[Stored entries]
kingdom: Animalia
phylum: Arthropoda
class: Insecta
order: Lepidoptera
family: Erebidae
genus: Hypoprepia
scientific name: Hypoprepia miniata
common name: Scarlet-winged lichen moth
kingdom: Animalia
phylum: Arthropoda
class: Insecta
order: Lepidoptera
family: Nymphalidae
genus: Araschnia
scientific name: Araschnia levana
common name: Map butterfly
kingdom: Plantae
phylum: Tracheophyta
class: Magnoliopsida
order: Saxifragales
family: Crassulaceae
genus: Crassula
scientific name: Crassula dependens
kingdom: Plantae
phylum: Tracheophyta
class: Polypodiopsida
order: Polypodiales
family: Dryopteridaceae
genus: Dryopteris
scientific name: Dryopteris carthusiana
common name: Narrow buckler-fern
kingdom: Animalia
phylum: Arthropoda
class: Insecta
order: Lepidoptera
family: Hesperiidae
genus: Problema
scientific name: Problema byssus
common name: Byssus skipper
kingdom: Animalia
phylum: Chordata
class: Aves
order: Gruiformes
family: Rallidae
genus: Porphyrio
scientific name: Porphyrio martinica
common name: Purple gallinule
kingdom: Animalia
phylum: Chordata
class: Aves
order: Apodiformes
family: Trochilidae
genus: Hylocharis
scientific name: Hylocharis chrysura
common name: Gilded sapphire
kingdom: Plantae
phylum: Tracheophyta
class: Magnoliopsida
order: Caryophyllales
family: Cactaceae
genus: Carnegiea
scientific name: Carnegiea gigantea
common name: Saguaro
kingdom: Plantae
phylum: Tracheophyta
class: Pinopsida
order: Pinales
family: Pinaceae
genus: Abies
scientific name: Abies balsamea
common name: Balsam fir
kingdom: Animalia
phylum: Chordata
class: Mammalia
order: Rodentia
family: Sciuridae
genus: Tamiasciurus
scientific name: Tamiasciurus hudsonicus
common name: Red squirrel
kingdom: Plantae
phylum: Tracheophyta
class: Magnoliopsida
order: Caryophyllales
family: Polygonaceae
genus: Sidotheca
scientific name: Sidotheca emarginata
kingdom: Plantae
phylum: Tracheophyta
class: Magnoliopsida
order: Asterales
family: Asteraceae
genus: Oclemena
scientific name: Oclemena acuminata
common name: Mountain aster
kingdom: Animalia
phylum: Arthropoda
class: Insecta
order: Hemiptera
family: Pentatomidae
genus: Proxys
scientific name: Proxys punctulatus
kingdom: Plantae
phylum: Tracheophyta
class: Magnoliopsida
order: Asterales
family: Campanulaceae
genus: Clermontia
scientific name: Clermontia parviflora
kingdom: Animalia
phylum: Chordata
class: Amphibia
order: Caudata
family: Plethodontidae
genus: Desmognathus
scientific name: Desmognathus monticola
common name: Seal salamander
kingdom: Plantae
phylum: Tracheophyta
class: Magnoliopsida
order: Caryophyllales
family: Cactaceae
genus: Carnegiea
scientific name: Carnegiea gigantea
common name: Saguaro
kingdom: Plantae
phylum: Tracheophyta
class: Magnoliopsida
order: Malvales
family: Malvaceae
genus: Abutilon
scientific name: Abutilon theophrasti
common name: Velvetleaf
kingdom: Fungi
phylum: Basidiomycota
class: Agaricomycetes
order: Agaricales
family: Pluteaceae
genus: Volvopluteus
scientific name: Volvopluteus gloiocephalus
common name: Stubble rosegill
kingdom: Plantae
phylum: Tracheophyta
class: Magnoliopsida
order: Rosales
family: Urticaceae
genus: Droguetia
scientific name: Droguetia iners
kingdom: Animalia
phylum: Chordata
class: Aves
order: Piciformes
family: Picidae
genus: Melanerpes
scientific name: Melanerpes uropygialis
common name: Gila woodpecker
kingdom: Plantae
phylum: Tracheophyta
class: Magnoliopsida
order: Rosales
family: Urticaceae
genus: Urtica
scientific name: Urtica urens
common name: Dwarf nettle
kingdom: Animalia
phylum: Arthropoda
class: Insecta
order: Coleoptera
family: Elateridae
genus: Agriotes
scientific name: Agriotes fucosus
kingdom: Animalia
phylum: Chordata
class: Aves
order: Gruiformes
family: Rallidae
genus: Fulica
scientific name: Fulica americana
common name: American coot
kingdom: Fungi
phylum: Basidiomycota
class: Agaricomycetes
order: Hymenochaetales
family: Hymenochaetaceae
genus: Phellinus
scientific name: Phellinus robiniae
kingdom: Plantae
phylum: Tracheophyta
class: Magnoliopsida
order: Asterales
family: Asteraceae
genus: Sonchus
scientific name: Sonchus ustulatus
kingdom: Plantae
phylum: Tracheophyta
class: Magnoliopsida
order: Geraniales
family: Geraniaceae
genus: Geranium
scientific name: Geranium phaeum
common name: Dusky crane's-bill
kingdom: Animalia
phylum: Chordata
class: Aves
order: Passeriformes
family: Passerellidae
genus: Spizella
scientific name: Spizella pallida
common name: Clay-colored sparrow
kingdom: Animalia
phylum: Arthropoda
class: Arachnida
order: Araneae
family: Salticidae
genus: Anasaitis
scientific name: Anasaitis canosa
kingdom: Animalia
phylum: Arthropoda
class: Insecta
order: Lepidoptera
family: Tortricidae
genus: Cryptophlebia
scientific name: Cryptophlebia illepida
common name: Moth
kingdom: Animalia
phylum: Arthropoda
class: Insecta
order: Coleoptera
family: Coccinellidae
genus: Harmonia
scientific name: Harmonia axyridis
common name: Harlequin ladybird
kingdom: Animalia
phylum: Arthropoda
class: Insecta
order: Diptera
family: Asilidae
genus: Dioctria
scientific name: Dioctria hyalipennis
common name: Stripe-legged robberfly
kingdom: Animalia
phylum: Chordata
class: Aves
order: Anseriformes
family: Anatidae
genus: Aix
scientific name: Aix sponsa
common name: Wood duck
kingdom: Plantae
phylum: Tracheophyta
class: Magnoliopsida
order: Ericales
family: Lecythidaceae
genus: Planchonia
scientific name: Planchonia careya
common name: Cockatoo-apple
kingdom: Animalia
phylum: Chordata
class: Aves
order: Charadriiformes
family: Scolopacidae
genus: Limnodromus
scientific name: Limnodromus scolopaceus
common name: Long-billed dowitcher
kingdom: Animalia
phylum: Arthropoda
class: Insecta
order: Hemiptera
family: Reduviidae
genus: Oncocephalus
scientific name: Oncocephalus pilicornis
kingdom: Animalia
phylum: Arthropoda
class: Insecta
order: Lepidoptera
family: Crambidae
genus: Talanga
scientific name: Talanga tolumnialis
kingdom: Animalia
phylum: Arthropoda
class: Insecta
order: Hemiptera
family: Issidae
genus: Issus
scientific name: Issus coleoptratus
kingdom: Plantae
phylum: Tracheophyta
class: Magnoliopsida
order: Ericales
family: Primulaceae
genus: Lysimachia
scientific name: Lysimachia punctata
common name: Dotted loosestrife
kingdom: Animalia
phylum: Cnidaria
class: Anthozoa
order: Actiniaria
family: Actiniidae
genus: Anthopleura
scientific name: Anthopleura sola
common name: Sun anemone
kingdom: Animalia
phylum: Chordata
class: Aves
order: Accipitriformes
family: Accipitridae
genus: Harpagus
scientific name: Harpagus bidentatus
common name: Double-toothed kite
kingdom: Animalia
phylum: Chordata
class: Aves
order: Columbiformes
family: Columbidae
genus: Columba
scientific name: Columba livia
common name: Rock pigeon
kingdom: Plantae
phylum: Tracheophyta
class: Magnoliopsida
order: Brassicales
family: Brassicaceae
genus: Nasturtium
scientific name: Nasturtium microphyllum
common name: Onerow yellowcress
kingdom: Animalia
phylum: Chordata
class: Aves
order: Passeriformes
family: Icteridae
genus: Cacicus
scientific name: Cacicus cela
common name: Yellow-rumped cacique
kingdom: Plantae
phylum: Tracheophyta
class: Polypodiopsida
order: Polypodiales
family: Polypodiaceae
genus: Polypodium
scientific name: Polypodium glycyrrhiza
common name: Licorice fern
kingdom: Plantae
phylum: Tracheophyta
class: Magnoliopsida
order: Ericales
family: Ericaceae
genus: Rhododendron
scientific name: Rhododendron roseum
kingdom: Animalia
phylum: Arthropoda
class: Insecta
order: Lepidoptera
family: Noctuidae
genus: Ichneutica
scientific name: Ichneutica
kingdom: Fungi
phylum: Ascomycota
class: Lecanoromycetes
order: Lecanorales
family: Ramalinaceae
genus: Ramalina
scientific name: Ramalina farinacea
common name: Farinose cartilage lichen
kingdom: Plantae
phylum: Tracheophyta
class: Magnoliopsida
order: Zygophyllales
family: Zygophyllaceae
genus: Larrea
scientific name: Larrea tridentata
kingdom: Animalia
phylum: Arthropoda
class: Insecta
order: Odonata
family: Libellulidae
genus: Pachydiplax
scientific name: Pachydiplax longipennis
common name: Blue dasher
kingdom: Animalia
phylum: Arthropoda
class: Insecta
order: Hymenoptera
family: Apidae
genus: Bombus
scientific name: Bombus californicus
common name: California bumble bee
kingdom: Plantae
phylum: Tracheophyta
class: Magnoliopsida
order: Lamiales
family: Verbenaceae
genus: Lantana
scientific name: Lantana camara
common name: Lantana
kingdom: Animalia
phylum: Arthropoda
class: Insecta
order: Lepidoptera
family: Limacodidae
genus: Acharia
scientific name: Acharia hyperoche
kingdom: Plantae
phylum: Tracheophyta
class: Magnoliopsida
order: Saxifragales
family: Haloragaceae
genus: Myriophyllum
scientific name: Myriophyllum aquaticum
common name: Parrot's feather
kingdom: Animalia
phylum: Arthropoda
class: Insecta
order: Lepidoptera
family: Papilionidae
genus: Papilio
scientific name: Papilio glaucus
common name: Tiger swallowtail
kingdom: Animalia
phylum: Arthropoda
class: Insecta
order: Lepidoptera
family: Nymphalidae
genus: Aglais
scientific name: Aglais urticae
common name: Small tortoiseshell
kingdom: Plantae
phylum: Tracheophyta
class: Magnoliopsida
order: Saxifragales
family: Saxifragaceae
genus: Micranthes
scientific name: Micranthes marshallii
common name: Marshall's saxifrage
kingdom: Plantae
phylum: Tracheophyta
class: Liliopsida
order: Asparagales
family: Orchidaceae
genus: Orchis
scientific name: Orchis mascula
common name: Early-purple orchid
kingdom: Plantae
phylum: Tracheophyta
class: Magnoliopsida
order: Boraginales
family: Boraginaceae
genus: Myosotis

## Directions for this task
Retype the lines of the records exactly as they appear, starting at the line that contains "genus: Tamiasciurus" and ending after the line that contains "genus: Proxys".

## Task solution
genus: Tamiasciurus
scientific name: Tamiasciurus hudsonicus
common name: Red squirrel
kingdom: Plantae
phylum: Tracheophyta
class: Magnoliopsida
order: Caryophyllales
family: Polygonaceae
genus: Sidotheca
scientific name: Sidotheca emarginata
kingdom: Plantae
phylum: Tracheophyta
class: Magnoliopsida
order: Asterales
family: Asteraceae
genus: Oclemena
scientific name: Oclemena acuminata
common name: Mountain aster
kingdom: Animalia
phylum: Arthropoda
class: Insecta
order: Hemiptera
family: Pentatomidae
genus: Proxys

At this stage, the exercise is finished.